- _REQUIRED ACTION A_
Please duplicate the records between their start and the line holding "List the series", inclusive, leaving the pictures out of your copy.

[READING PASSAGE — start]

In considering Echelon, the world-wide signals intelligence program supposedly capable of recording, transcribing, and analyzing most any voice communication anywhere, I was intrigued by the technology it would take to do it. Better yet, can I make my own Echelon system? The answer is truly surprising, not in how simple it is to do, but in how utterly cheap it is, at least on a small scale.

First, we need a method to record telephone conversations. Since the conversations are to be processed by a computer, it makes sense to capture them with a PC at the beginning. Let's start with an interface device made to record phone calls to a standard cassette tape recorder. Here's one at everyone's "favorite" electronics store, Radio Shack. RS has been selling this kind of device for 30 years. It simply plugs into a phone line and toggles the remote switch on when a conversation is present. We don't care about the remote switch, we just want a tap that will convert a phone signal into something we can use with the microphone input on a sound card. This device is about $27 if you're too lazy to a) shop, or b) make your own.

Next, we need a bit of smarts on the PC side. While I'm a Linux user, I'll be using a Windows machine for this project because of the availability of off-the-shelf software components. What we need is a simple program that monitors the sound card microphone input, and when a voice signal is present, record the input to a file. When the input is no longer present, close the file and continue to monitor the input.

[READING PASSAGE — finish]
[ENTRIES SHOWN — start]

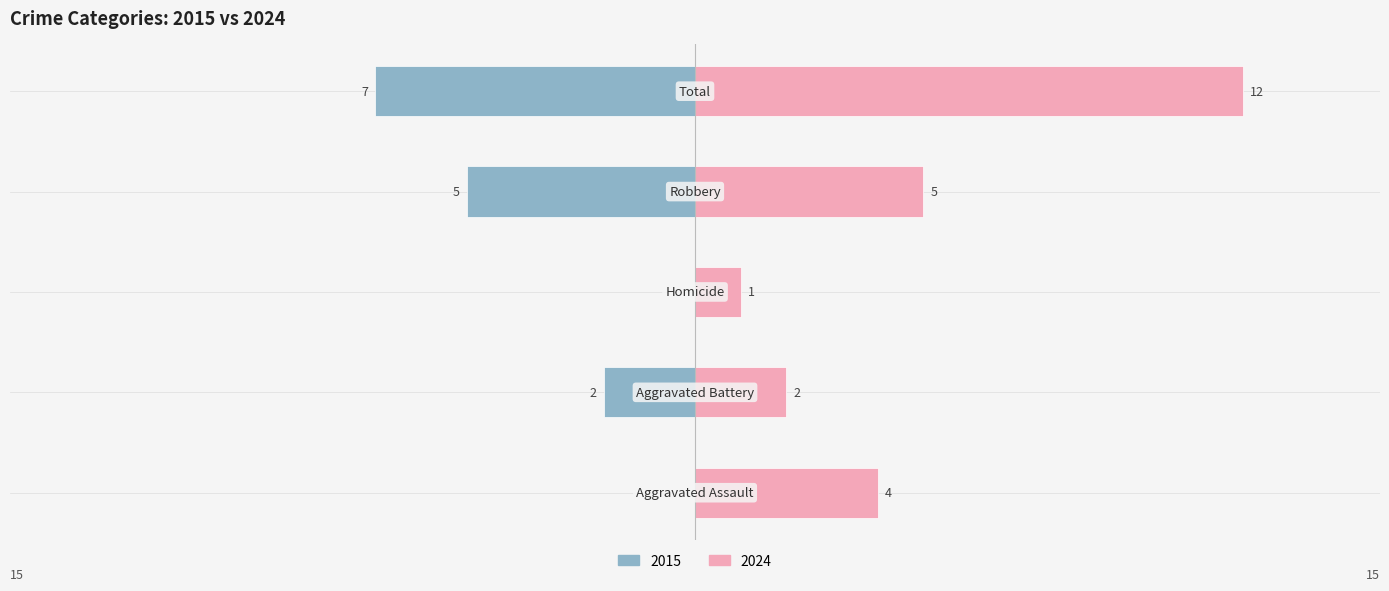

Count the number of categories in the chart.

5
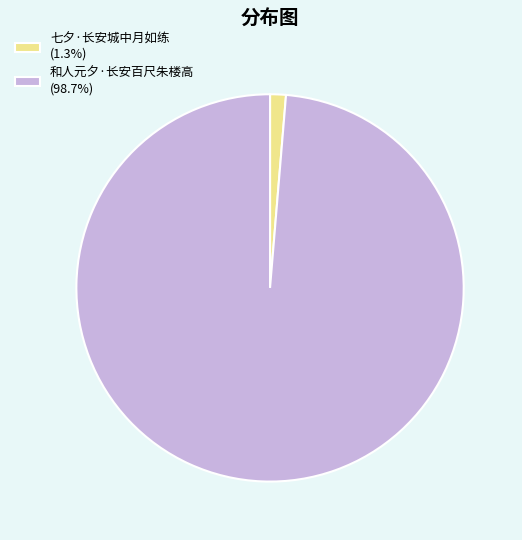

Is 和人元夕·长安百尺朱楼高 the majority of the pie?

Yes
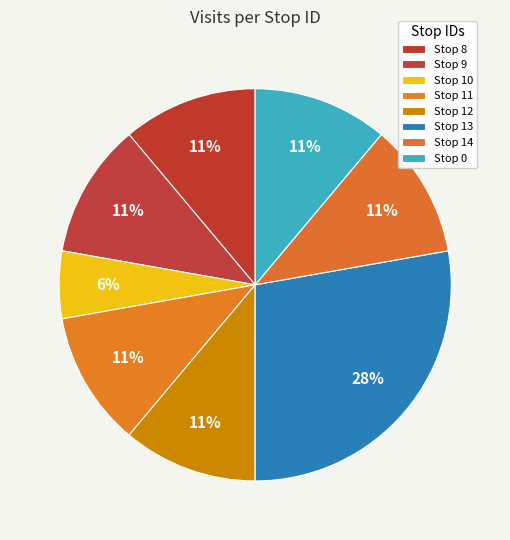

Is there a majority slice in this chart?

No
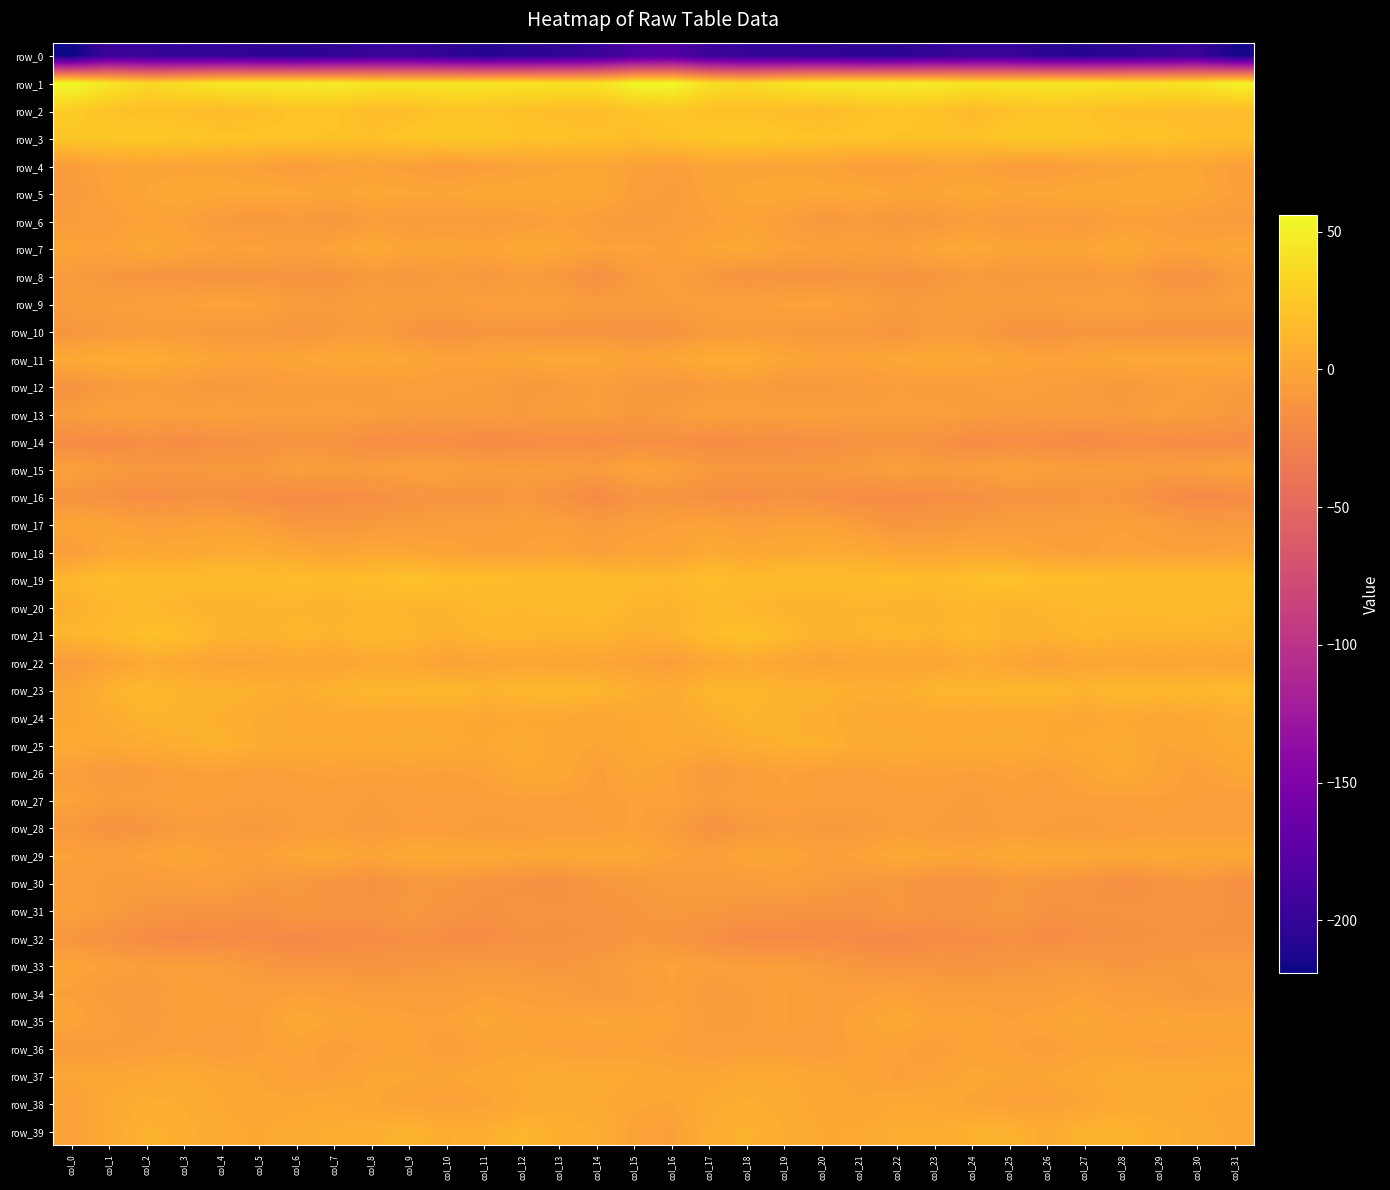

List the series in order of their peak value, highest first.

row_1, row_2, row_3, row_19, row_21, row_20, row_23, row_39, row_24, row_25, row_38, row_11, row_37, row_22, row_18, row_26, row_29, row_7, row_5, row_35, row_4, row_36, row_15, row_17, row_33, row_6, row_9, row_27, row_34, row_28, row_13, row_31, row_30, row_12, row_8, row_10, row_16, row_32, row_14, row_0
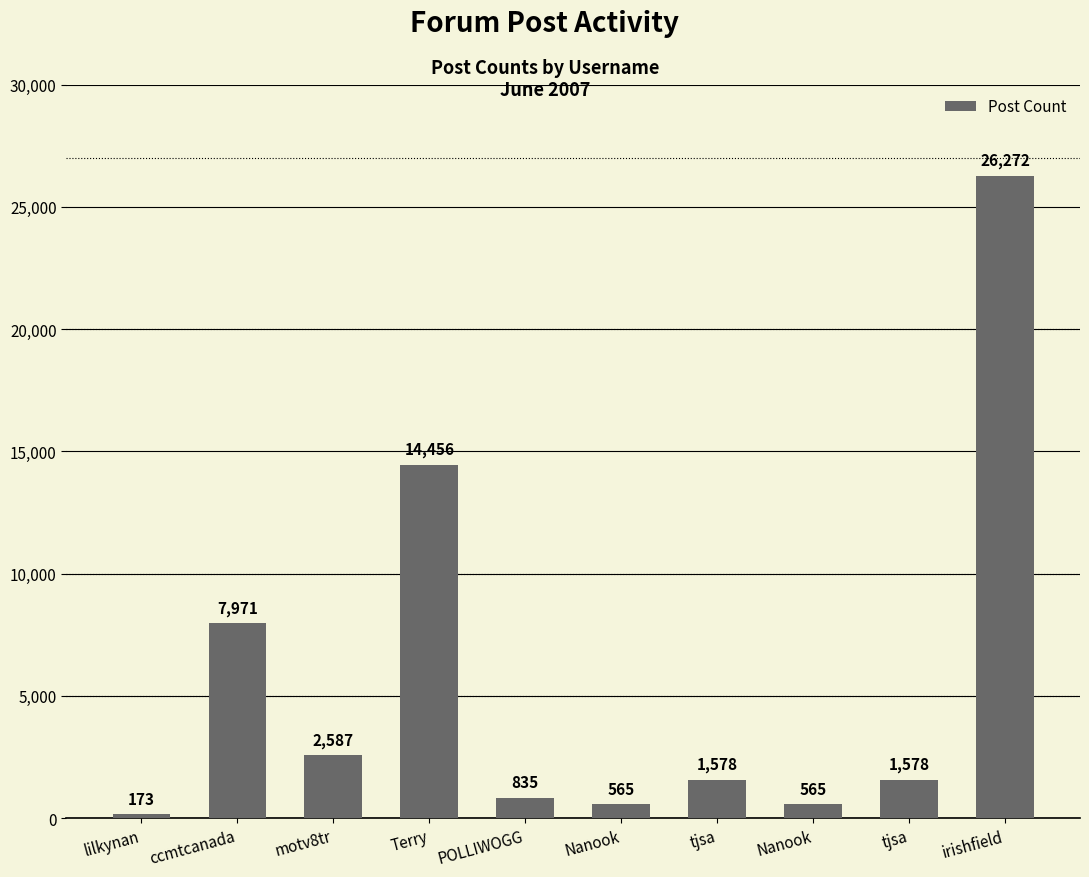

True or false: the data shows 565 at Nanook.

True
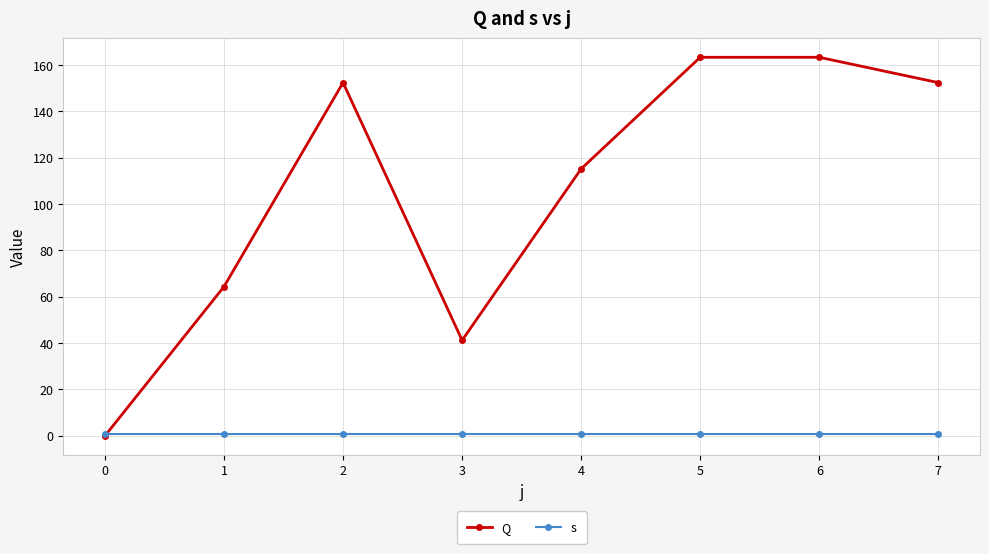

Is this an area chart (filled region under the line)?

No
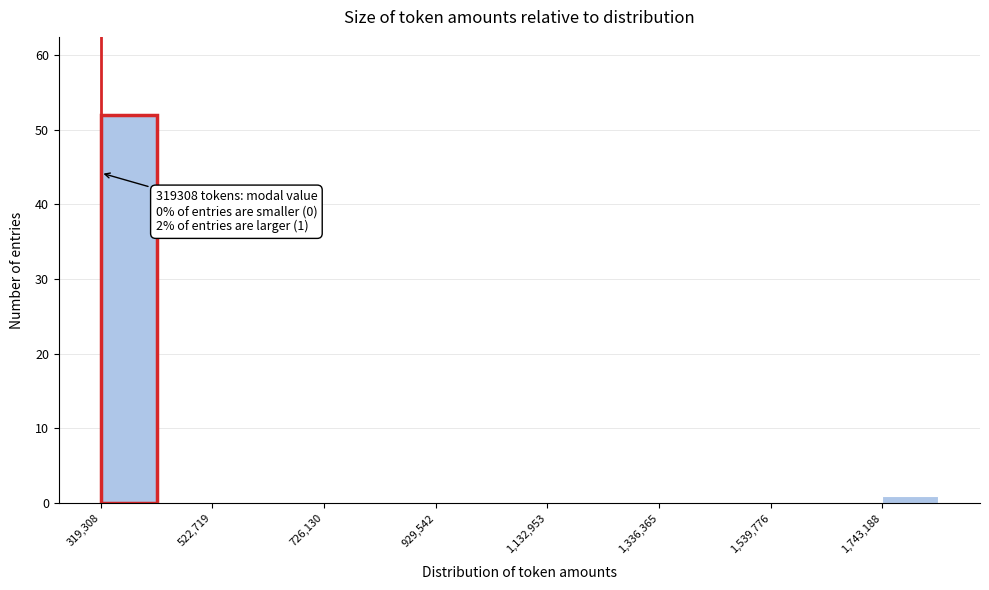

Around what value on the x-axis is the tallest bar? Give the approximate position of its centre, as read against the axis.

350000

[ENTRIES SHOWN — finish]

- _REQUIRED ACTION B_
Write out the passage on home phone surveillance from "In considering Echelon, the" through "a small scale.", inclusive, updating "Echelon" to "Sentinel" throughout.

- _OUTPUT A_
Count the number of categories in the chart.

5

Is 和人元夕·长安百尺朱楼高 the majority of the pie?

Yes

Is there a majority slice in this chart?

No

List the series in order of their peak value, highest first.

- _OUTPUT B_
In considering Sentinel, the world-wide signals intelligence program supposedly capable of recording, transcribing, and analyzing most any voice communication anywhere, I was intrigued by the technology it would take to do it. Better yet, can I make my own Sentinel system? The answer is truly surprising, not in how simple it is to do, but in how utterly cheap it is, at least on a small scale.